--- Task instructions ---
A. In the news article on the Conference of Directors of Education (CODE), where was CODE's 24th annual conference held?
B. Pick up the news article on the Conference of Directors of Education (CODE) after its final sentence and continue it.

23 de agosto de 2017 / Fuente: https://citifmonline.com

The Conference of Directors of Education (CODE) has advocated the reduction of the number of subjects studied at the various levels of basic education.

It suggested that while pupils in the kindergarten and lower primary should study only numeracy, literature and physical education, those in upper primary and students in junior high school (JHS) should be made to study six subjects, instead of nine.

In a communique issued at the end of the 24th annual conference of CODE at Abesim, near Sunyani, last Saturday, the conference expressed the view that the use of chalk had outlived its usefulness in schools and, therefore, suggested that blackboards should be replaced with whiteboards and markers provided for use by teachers.

The communique, signed by the National President and the National Secretary of CODE, Mrs Margaret Frempong-Kore, and Mr Isaac Nsiah Edwards, respectively, did not assign any reasons for the proposal to the educational authorities to reduce the number of subjects being studied at the basic level.

However, in an interview, Mrs Frempong-Kore explained that at the Kindergarten and lower primary levels, the major problem now was literacy and numeracy.

“By the time that the child leaves the lower primary, if he cannot read, he cannot grasp other subjects taught at Upper Primary and the JHS levels,” she said.

She further explained that the conference also wanted the subjects taught at the upper primary and the JHS levels to be reduced from nine to six because there was a challenge about reading currently.

Justifying the contention of CODE for the subject to be reduced, Mrs Frempong-Kore said  the subjects had to be reduced to enable the pupils to concentrate on the basics of the subjects they would pursue at the senior high school (SHS) level. “With the low level of reading, studying nine subjects gets the students rather confused,” she added.

Free SHS policy

The CODE, in its communique issued at the end of  its meeting, said as much as CODE supported the free SHS policy, “we recommend an increase in advocacy through the distribution of hard copies of guidelines on the policy”.

--- Collected data ---
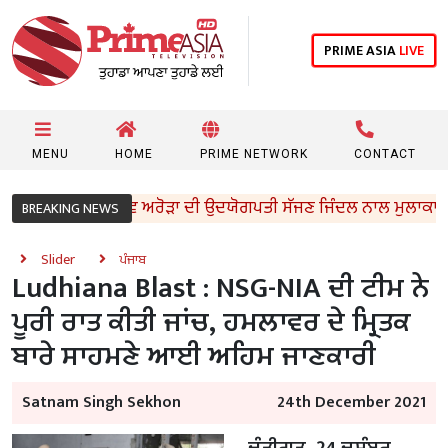
PRIME ASIA
LIVE
MENU
HOME
PRIME NETWORK
CONTACT
ਨਿਟ ਮੰਤਰੀ ਸੰਜੀਵ ਅਰੋੜਾ ਦੀ ਉਦਯੋਗਪਤੀ ਸੱਜਣ ਜਿੰਦਲ ਨਾਲ ਮੁਲਾਕਾਤ; ਇਸਪਾ
BREAKING NEWS
Slider
ਪੰਜਾਬ
Ludhiana Blast : NSG-NIA ਦੀ ਟੀਮ ਨੇ
ਪੂਰੀ ਰਾਤ ਕੀਤੀ ਜਾਂਚ, ਹਮਲਾਵਰ ਦੇ ਮ੍ਰਿਤਕ
ਬਾਰੇ ਸਾਹਮਣੇ ਆਈ ਅਹਿਮ ਜਾਣਕਾਰੀ
Satnam Singh Sekhon
24th December 2021
ਚੰਡੀਗੜ੍ਹ, 24 ਦਸੰਬਰ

--- Answer list ---
A. At Abesim, near Sunyani.

B.
It also called for the timely payment of all subsidies in relation to the programme to prevent delayed payments during its implementation, a feature that was associated with the National Health Insurance Scheme (NHIS), the Ghana School Feeding Programme (GSFP), the progressively free SHS and the Capitation Grant.

It also expressed concern over the lack of textbooks and, in some cases, inadequacies in the provision of teaching and play materials and called for an immediate solution to the problem.

Pre-school education

“There is a big deficit in the supply of furniture at the basic level,” the communique stated, and suggested that the award of contract for the production and distribution of furniture should be done at the district level to ensure quality,  appropriateness and timely delivery.

“We are suggesting that the construction of new primary schools should have kindergartens attached, while the training of early childhood education teachers should be encouraged by increasing the quota for study leave,” it said.

TVET courses

The communique recommended that facilities at Technical and Vocational Education and Training (TVET) institutions should be redesigned and improved to attract females and persons with disability.

“Effective inputs such as government of Ghana grants, vehicles, residential and office accommodation, as well as office equipment, should be made available to the education directorates for effective delivery of directors’ mandate,” it said.

It said CODE supported the licensing of teachers by the National Teaching Council to improve on teachers’ professional competence, but recommended that there should be more education on the issue.